Open Scholarship 2006 – 2

My colleague and DSpace superguru Jim Downing has also blogged parts of the meeting:

These are some impressions of the Open Scholarship meeting so far… Some are notes, so it may be a bit jerky in places. I shan’t blog all talks.

IRs have made massive progress in last year. Hundreds even thousands of institutions now have them. There are commercial technology offerings and commercial hosting services.

Stephen Pinfield (Nottingham) reviewed progress – 250 repos (2004) 790+ (2006). 12 million records worldwide. Self-archiving has become common and recently – catalysed by Wellcome Trust – journals have moved towards hybrid publishing. He emphasised the bit-by-bit nature or progress “We overestimate the importance of short-term change, and underestimate the significance of long term change” (after John Kay). Even publishers are starting to take OA axioms on board. Challenges:
* Cultural change – the biggest problem. The “awareness” problem is being solved. But lack of incentives for *individuals” – they accept the idea intellectually, but…
* Practical support – still not easy enough. Must be drag and drop, self-archiving by proxy
* IR and institutional strategy – IR must be part of institutional policy – so IR managers must engage with *whole research process*, not just dissemination. Promote the institution, liaise with industry…
* discipline differences. Ginsparg believes all will converge on repository model, but others believe we have to have different models for different disciplines (I believe this – PeterMR). Early adoption happened in specific domains.

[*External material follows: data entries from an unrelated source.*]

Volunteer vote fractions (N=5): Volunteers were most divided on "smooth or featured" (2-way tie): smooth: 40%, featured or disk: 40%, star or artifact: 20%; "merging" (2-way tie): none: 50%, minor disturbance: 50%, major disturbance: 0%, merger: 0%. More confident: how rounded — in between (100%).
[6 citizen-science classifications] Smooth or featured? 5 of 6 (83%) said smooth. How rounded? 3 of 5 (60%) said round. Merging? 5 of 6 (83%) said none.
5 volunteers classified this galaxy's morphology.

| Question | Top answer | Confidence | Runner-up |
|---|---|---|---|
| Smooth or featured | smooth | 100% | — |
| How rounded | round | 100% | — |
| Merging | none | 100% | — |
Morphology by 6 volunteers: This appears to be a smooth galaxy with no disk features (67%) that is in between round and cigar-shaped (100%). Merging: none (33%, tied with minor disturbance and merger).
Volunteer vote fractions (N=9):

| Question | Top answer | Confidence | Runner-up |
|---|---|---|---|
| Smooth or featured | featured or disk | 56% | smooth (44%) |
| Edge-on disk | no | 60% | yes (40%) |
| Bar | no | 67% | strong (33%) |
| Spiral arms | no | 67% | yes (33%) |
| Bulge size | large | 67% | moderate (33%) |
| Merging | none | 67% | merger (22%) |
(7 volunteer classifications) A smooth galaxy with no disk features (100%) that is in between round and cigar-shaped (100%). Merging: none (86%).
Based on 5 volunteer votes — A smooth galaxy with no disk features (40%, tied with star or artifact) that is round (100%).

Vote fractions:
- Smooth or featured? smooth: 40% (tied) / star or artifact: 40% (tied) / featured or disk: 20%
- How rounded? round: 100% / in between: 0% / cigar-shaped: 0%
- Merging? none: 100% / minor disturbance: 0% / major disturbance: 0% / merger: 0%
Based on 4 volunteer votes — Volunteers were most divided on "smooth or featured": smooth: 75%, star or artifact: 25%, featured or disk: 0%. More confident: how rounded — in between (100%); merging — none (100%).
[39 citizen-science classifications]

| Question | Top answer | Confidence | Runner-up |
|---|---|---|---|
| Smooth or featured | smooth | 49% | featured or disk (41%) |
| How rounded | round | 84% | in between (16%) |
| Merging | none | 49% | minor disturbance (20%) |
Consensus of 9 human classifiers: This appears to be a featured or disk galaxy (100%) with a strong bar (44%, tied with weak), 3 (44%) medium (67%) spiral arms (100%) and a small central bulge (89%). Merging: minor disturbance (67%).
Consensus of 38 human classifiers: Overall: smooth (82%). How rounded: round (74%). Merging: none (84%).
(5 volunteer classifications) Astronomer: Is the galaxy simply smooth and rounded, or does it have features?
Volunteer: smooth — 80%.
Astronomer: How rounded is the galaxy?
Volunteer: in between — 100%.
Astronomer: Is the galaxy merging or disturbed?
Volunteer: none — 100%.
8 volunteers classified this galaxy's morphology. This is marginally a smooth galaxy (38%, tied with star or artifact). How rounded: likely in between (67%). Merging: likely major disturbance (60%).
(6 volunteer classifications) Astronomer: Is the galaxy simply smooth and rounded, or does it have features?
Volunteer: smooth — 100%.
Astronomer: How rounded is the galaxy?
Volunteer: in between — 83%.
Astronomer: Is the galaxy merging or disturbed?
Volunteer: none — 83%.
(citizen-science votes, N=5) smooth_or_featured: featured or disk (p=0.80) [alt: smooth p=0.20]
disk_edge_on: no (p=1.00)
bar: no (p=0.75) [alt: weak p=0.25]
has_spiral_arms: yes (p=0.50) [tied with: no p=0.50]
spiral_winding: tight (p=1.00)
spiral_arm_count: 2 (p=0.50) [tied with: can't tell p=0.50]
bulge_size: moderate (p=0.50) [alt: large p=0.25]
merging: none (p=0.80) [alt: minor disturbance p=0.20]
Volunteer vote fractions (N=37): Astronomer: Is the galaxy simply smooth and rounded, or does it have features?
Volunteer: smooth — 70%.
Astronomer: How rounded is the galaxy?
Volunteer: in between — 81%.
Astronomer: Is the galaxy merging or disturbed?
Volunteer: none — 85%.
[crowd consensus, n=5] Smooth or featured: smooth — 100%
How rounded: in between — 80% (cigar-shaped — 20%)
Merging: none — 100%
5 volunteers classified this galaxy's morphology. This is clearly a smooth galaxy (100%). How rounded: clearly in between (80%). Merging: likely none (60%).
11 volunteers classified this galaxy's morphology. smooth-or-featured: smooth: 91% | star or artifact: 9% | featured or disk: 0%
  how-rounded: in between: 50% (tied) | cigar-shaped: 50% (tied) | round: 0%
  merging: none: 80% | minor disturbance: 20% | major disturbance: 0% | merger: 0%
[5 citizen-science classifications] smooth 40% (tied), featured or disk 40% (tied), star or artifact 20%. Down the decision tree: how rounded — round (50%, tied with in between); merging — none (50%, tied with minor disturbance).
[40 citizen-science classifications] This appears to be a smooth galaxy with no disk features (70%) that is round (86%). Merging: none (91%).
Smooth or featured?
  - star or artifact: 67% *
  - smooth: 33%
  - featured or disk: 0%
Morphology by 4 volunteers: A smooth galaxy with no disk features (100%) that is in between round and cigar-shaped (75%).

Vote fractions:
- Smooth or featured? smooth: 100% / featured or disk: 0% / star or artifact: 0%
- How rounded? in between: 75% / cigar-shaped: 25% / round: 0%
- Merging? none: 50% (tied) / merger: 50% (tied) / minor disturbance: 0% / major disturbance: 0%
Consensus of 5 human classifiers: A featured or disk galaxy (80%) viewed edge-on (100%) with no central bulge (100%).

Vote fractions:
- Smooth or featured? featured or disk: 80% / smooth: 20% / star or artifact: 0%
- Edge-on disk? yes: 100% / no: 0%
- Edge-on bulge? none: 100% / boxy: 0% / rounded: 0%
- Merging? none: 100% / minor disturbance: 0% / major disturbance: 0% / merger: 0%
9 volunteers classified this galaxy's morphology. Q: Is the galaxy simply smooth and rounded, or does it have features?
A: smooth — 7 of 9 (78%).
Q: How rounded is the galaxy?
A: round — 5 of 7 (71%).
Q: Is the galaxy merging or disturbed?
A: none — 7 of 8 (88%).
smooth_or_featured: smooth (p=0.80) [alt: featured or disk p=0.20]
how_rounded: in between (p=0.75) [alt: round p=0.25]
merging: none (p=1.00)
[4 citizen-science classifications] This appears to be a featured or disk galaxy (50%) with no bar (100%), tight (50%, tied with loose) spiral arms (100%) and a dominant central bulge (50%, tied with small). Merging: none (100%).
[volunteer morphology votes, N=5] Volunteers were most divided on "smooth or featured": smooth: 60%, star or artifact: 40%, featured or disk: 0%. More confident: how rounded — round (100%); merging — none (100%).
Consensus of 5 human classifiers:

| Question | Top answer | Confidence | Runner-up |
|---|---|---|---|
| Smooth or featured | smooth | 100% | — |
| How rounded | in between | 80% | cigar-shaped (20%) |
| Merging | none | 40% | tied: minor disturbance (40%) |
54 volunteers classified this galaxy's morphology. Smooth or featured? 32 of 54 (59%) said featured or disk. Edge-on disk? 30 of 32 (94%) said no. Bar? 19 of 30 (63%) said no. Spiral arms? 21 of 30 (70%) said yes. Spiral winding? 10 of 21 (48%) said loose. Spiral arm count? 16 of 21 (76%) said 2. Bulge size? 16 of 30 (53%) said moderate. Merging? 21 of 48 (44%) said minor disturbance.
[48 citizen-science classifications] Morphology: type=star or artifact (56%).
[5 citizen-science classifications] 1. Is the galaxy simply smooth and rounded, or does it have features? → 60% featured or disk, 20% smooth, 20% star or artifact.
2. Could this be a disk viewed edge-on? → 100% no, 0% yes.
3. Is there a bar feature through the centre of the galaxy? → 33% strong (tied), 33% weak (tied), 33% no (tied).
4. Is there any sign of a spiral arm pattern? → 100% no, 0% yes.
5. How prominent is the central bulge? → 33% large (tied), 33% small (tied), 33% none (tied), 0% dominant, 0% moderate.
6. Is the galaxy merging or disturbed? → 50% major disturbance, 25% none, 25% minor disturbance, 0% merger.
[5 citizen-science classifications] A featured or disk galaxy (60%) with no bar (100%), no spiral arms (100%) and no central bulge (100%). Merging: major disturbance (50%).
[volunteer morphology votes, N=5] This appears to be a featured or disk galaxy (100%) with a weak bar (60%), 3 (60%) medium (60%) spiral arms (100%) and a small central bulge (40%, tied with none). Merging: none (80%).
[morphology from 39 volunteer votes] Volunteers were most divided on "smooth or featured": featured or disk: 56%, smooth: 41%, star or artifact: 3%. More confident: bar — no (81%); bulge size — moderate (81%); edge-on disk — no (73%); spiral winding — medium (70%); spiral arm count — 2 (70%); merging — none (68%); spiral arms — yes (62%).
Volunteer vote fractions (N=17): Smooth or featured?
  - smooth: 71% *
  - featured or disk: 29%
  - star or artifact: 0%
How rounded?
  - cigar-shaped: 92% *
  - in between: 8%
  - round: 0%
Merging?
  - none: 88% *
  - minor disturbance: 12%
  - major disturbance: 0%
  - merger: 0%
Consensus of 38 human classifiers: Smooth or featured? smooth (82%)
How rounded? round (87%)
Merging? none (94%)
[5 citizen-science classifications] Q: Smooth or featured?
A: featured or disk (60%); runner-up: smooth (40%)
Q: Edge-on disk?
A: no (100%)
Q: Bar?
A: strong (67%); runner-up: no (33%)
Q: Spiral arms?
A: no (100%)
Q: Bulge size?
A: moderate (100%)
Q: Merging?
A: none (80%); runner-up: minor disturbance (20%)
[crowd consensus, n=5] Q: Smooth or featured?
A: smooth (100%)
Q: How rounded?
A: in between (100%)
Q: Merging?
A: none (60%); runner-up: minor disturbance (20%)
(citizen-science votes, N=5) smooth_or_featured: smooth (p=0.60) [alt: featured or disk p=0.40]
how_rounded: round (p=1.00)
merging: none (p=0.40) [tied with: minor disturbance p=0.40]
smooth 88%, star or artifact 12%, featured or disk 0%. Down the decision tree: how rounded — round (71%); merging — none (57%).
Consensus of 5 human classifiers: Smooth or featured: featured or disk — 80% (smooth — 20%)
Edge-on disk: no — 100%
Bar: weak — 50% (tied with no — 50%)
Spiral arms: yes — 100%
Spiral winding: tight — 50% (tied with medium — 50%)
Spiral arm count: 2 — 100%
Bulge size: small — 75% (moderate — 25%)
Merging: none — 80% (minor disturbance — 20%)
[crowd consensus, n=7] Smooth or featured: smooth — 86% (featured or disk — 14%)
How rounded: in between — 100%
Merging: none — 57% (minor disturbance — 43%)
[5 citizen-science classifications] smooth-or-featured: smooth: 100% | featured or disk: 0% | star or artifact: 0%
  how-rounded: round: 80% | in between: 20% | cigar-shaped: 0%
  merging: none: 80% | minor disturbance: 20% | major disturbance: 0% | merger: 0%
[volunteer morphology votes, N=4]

* Is self-archiving publication? Publication is now becoming a process, not an event (I shall show this in my presentation – PeterMR).
* versioning. “version of record”? “self-published”
* quality control. Current IRs are quality neutral – but quality flagging is essential. Not homogeneous within single IR.
* Metadata – cannot be worldwide agreement. but need standards and coordination

* standards – OA standards are community owned so still fluid
* digital preservation – which versions? Is institution responsible for preservation, or national agency
* IPR – who owns copyright is not clear. Institution? Author? we are still ducking the questions
* business models. costing and funding?

Don’t yet have enough examples of good service providers.

Open access in NOT just about access – it is about USE. (Dear to my heart – PeterMR)

Institutional vs Subject? Shouldn’t matter, but until we get better services it does. (Agreed – PeterMR. I need to know where to look for thousands of article in a subject)

Directions…
* OA but otherwise limited change (Harnad model). No reason for anything to change
* Hybrid business model – income from input (publication charge)… cf Wellcome
* Deconstruct the journal. Quality control does not have to be done by publisher
* Overlay – virtual journals draw from IR. Maybe quality at time of assembly
* multi-layered process – screen – IR – submit to peer-review – then mounted – dialogue etc. Citation could determines course of future research. Demise of journal article?
* fluid communication model (this is me – I shall show it in my talk – PeterMR)

Bill Hubbard
(Open DOAR – 797+ repositories).
Quality assessment of repositories – does it have data? is it OA? broken links? metadata-only sources?

2/3 have no metadata policy, harvesting policy, some forbid robot harvesting. most don’t allow commercial re-use of metadata. We need clear policies and DOAR hopes to have machine-readable policies in a few months.

Authors must find what they want in repositories.

A lot of repositiories are run on marginal costs – not easy to get startegic funding. Learned societies had the opportunity to creat subject repositories but have failed to respond.